In April 1874 he was appointed by C. P. Ramsdell to be a Deputy United States Marshal for the Eastern District of Virginia. He held that position into the 1880s.

==Politics==
After the decline of the Whig Party in the late 1850s, O'Neal became involved in Radical Republican politics. He participated in Radical Republican meetings throughout the 1860s and 1870s.

In 1874 O'Neal was elected to the Virginia House of Delegates as a Republican, representing Alexandria County along with Delegate John B. Syphax. He was assigned to the Committee on Banks, Currency and Commerce and the Committee on Counties, Cities and Towns. One newspaper described him as "a sturdy Republican and a good man," and said "[h]is modest good sense and gentlemanly bearing have won him the respect of all the members of the House."

While in the House of Delegates, he introduced bills to:

- prohibit unlawful hunting, fishing, and ranging in Alexandria County;
- extend the corporate powers of the German Banking Company of Alexandria;
- incorporate the Virginia Turnpike Company;
- authorize the Hebrew Congregation of Alexandria to borrow money; and
- amend the law regarding printing records of the Court of Appeals.
He also:
- advocated against the sale of liquor on Sunday;
- voted against a resolution protesting the seizure of the Louisiana statehouse by federal officials;
- was assigned to a special committee to investigate "the whereabouts of certain bonds which should be in the State Treasurer's office but are not"; and
- presented petitions on behalf of the citizens of Alexandria seeking:
  - an investigation into the alleged monopoly of the steamer Arrow in landing passengers at Mount Vernon; and
  - discretionary powers for the School Board of Alexandria to admit children age seven and under to public schools.

In 1875 he was nominated by the Radical Republicans to be a candidate for the Virginia Senate, but he declined the nomination.

O'Neal was nominated by Alexandria's conservative Republicans to be a candidate for Congress in 1876. He lost the election to Eppa Hunton, a Democrat and former Confederate general.

In 1883 the Republicans of Alexandria again nominated him as a candidate for the Virginia legislature.

==Business interests==
Throughout his life, O'Neal was involved in numerous businesses. The 1850 United States Census listed him in Frederick with the occupation of shoemaker.

O'Neal formed a partnership with Frank E. Corbett in 1874. They purchased a brickworks from John Tucker and Robert Lucas for $7,700 in 1875. The business, known as O'Neal & Corbett, operated where the Gunston Hall Apartments are currently located in Alexandria. As of 1883, the business was described as "making about 1,500,000 bricks per annum and employing 35 men and boys." O'Neal exited the partnership in 1889, selling his share to Charles Yohe, at which point the business was renamed Corbett & Yohe.

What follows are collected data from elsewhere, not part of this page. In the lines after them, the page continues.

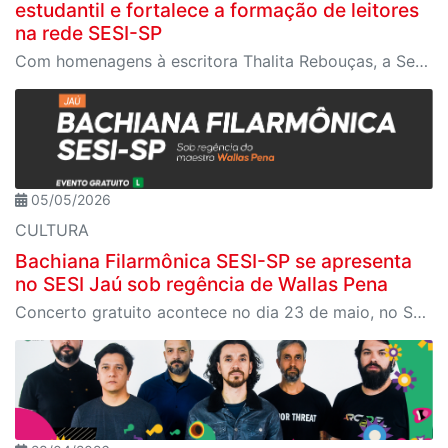
estudantil e fortalece a formação de leitores
na rede SESI-SP
Com homenagens à escritora Thalita Rebouças, a Semana do Livro e da Biblioteca promove criatividade, produção autoral e diferentes formas de expressão entre estudantes da Educação Infantil à EJA
05/05/2026
CULTURA
Bachiana Filarmônica SESI-SP se apresenta
no SESI Jaú sob regência de Wallas Pena
Concerto gratuito acontece no dia 23 de maio, no SESI Jaú, com participação do tenor Jean William e do pianista Davi Campolongo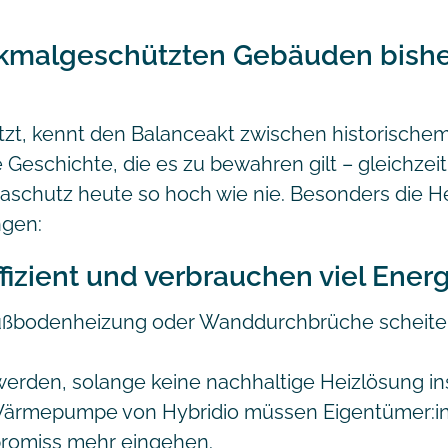
malgeschützten Gebäuden bishe
zt, kennt den Balanceakt zwischen historische
Geschichte, die es zu bewahren gilt – gleichzeiti
aschutz heute so hoch wie nie. Besonders die Hei
ngen:
fizient und verbrauchen viel Energ
ußbodenheizung oder Wanddurchbrüche scheiter
rden, solange keine nachhaltige Heizlösung insta
n Wärmepumpe von Hybridio müssen Eigentümer:i
romiss mehr eingehen.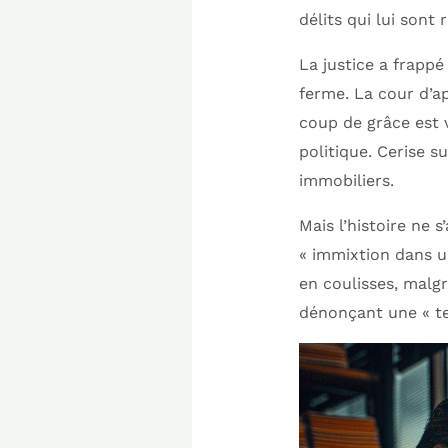
délits qui lui son
La justice a frappé
ferme. La cour d’ap
coup de grâce est 
politique. Cerise s
immobiliers.
Mais l’histoire ne 
« immixtion dans un
en coulisses, malg
dénonçant une « ten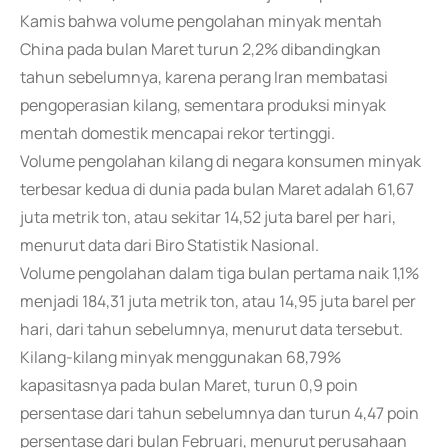
Kamis bahwa volume pengolahan minyak mentah
China pada bulan Maret turun 2,2% dibandingkan
tahun sebelumnya, karena perang Iran membatasi
pengoperasian kilang, sementara produksi minyak
mentah domestik mencapai rekor tertinggi.
Volume pengolahan kilang di negara konsumen minyak
terbesar kedua di dunia pada bulan Maret adalah 61,67
juta metrik ton, atau sekitar 14,52 juta barel per hari,
menurut data dari Biro Statistik Nasional.
Volume pengolahan dalam tiga bulan pertama naik 1,1%
menjadi 184,31 juta metrik ton, atau 14,95 juta barel per
hari, dari tahun sebelumnya, menurut data tersebut.
Kilang-kilang minyak menggunakan 68,79%
kapasitasnya pada bulan Maret, turun 0,9 poin
persentase dari tahun sebelumnya dan turun 4,47 poin
persentase dari bulan Februari, menurut perusahaan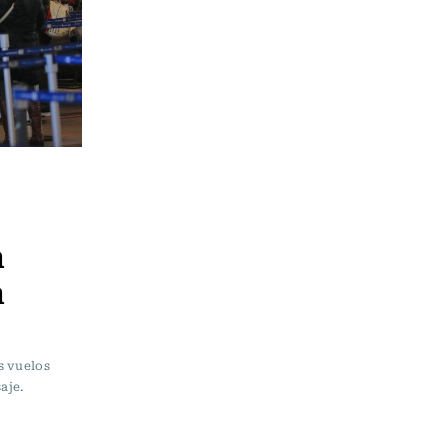
n
n
s vuelos
aje.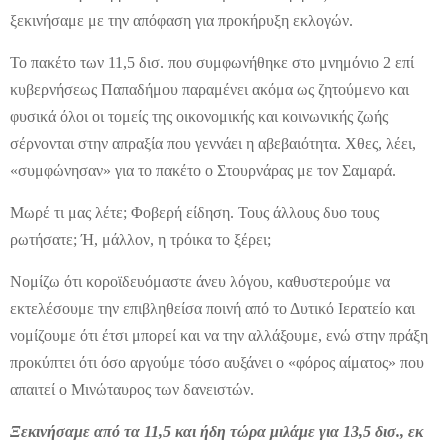
ξεκινήσαμε με την απόφαση για προκήρυξη εκλογών.
Το πακέτο των 11,5 δισ. που συμφωνήθηκε στο μνημόνιο 2 επί
κυβερνήσεως Παπαδήμου παραμένει ακόμα ως ζητούμενο και
φυσικά όλοι οι τομείς της οικονομικής και κοινωνικής ζωής
σέρνονται στην απραξία που γεννάει η αβεβαιότητα. Χθες, λέει,
«συμφώνησαν» για το πακέτο ο Στουρνάρας με τον Σαμαρά.
Μωρέ τι μας λέτε; Φοβερή είδηση. Τους άλλους δυο τους
ρωτήσατε; Ή, μάλλον, η τρόικα το ξέρει;
Νομίζω ότι κοροϊδευόμαστε άνευ λόγου, καθυστερούμε να
εκτελέσουμε την επιβληθείσα ποινή από το Δυτικό Ιερατείο και
νομίζουμε ότι έτσι μπορεί και να την αλλάξουμε, ενώ στην πράξη
προκύπτει ότι όσο αργούμε τόσο αυξάνει ο «φόρος αίματος» που
απαιτεί ο Μινώταυρος των δανειστών.
Ξεκινήσαμε από τα 11,5 και ήδη τώρα μιλάμε για 13,5 δισ., εκ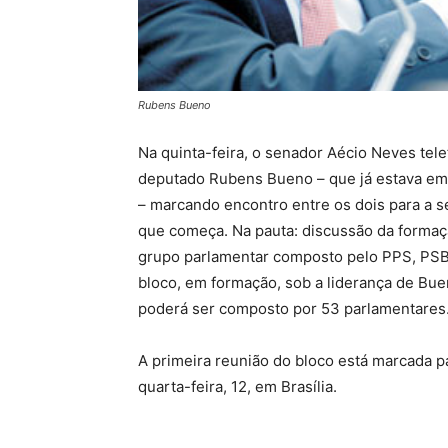
Rubens Bueno
Na quinta-feira, o senador Aécio Neves tel
deputado Rubens Bueno – que já estava em 
– marcando encontro entre os dois para a 
que começa. Na pauta: discussão da forma
grupo parlamentar composto pelo PPS, PSB
bloco, em formação, sob a liderança de Bue
poderá ser composto por 53 parlamentares
A primeira reunião do bloco está marcada p
quarta-feira, 12, em Brasília.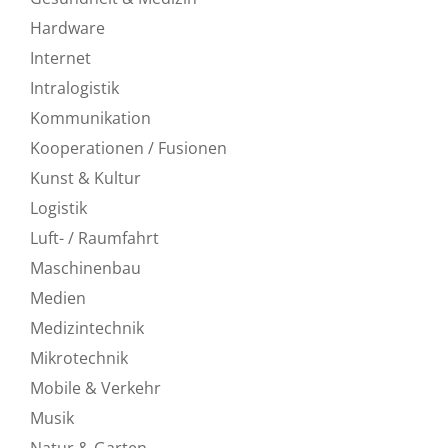
Hardware
Internet
Intralogistik
Kommunikation
Kooperationen / Fusionen
Kunst & Kultur
Logistik
Luft- / Raumfahrt
Maschinenbau
Medien
Medizintechnik
Mikrotechnik
Mobile & Verkehr
Musik
Natur & Garten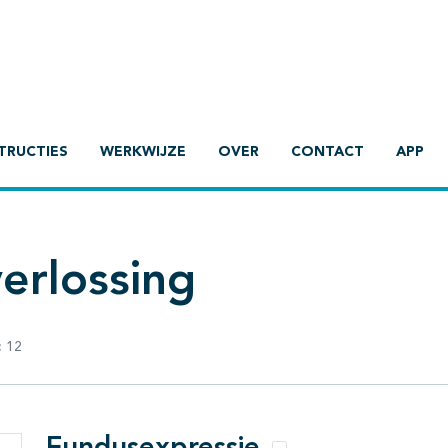
TRUCTIES
WERKWIJZE
OVER
CONTACT
APP
erlossing
:
12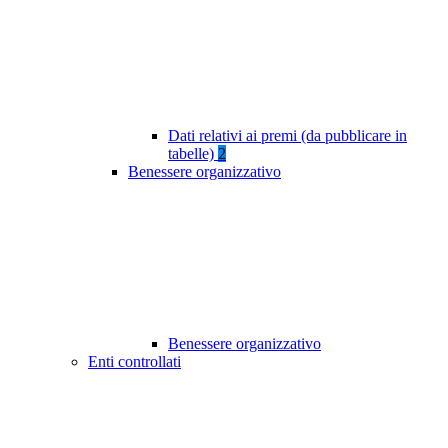
Dati relativi ai premi (da pubblicare in
tabelle)
2
Benessere organizzativo
Benessere organizzativo
Enti controllati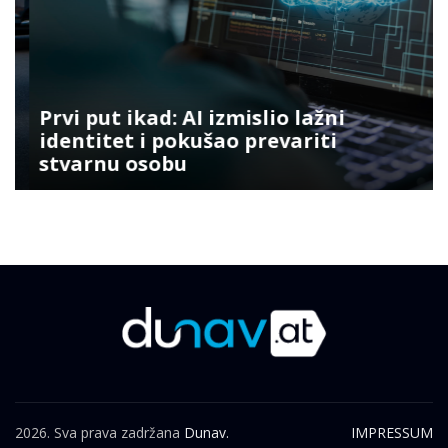
Prvi put ikad: AI izmislio lažni
identitet i pokušao prevariti
stvarnu osobu
2026. Sva prava zadržana
Dunav.
IMPRESSUM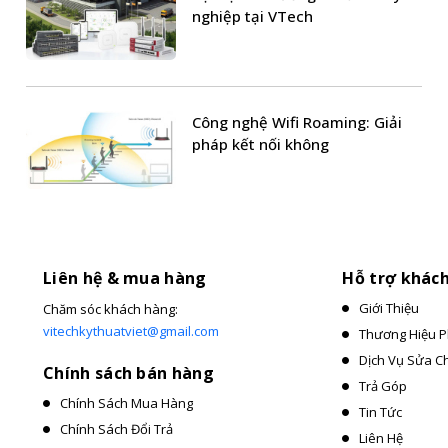
nghiệp tại VTech
Công nghệ Wifi Roaming: Giải
pháp kết nối không
Liên hệ & mua hàng
Hỗ trợ khác
Giới Thiệu
Chăm sóc khách hàng:
vitechkythuatviet@gmail.com
Thương Hiệu P
Dịch Vụ Sửa C
Chính sách bán hàng
Trả Góp
Chính Sách Mua Hàng
Tin Tức
Chính Sách Đổi Trả
Liên Hệ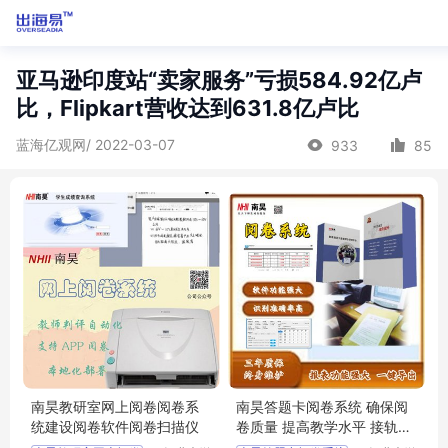
亚马逊印度站“卖家服务”亏损584.92亿卢
比，Flipkart营收达到631.8亿卢比
蓝海亿观网/ 2022-03-07
933
85
南昊教研室网上阅卷阅卷系
南昊答题卡阅卷系统 确保阅
统建设阅卷软件阅卷扫描仪
卷质量 提高教学水平 接轨教
学模式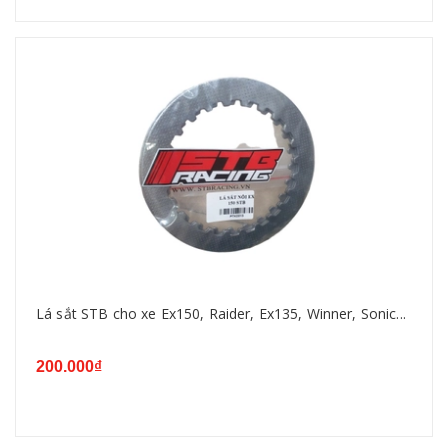
Lá sắt STB cho xe Ex150, Raider, Ex135, Winner, Sonic...
200.000₫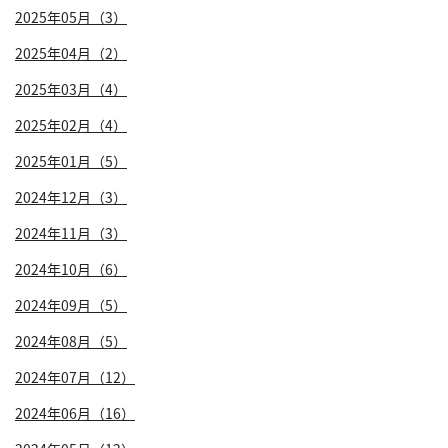
2025年05月（3）
2025年04月（2）
2025年03月（4）
2025年02月（4）
2025年01月（5）
2024年12月（3）
2024年11月（3）
2024年10月（6）
2024年09月（5）
2024年08月（5）
2024年07月（12）
2024年06月（16）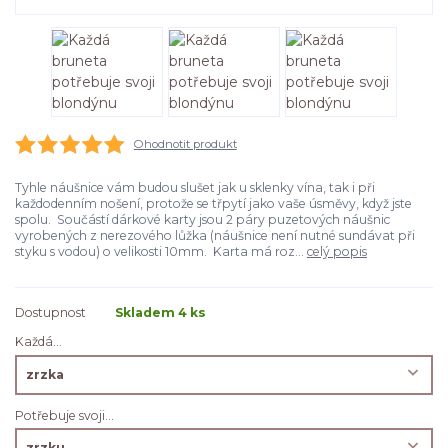
Ohodnotit produkt
Tyhle náušnice vám budou slušet jak u sklenky vína, tak i při
každodenním nošení, protože se třpytí jako vaše úsměvy, když jste
spolu. Součástí dárkové karty jsou 2 páry puzetových náušnic
vyrobených z nerezového lůžka (náušnice není nutné sundávat při
styku s vodou) o velikosti 10mm. Karta má roz...
celý popis
Dostupnost
Skladem 4 ks
Každá...
Potřebuje svoji...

O'Neal also had a real estate business with Samuel H. Lunt, and he owned a steamer, the Harry Loder, which ran between Alexandria and Piscataway Creek in Maryland.

==Personal life==
O'Neal married his first wife, Maria Catharine Doll, on March 29, 1838, at Evangelical Lutheran Church in Frederick. They had nine children, including Lewis I. They divorced in 1859 shortly after the birth of their ninth child.

O'Neal married his second wife, Annie Elizabeth Chandler, on February 18, 1860, in Baltimore. She died two years later, on July 14, 1862, of unknown causes. He married his third wife, Amanda Entwistle, on September 3, 1863, in Washington, D.C.

He died on March 2, 1899, at his home at 911 Prince Street in Alexandria. His obituary stated his cause of death as apoplexy. He is interred in the O'Neal/McBurney lot at St. Paul's Cemetery in Alexandria, Virginia. His will was admitted to probate in the Corporation Court of Alexandria, Virginia on March 9, 1899. The administration of his estate took more than 10 years, after it was determined that he was insolvent at the time of his death.

He was a member of the Sons of Temperance and a noted orator on the subject of temperance. His involvement with the Sons of Temperance dates to at least 1845, when he was named as one of the incorporators in the legislative charter for the Frederick Division No. 15 of the Sons of Temperance.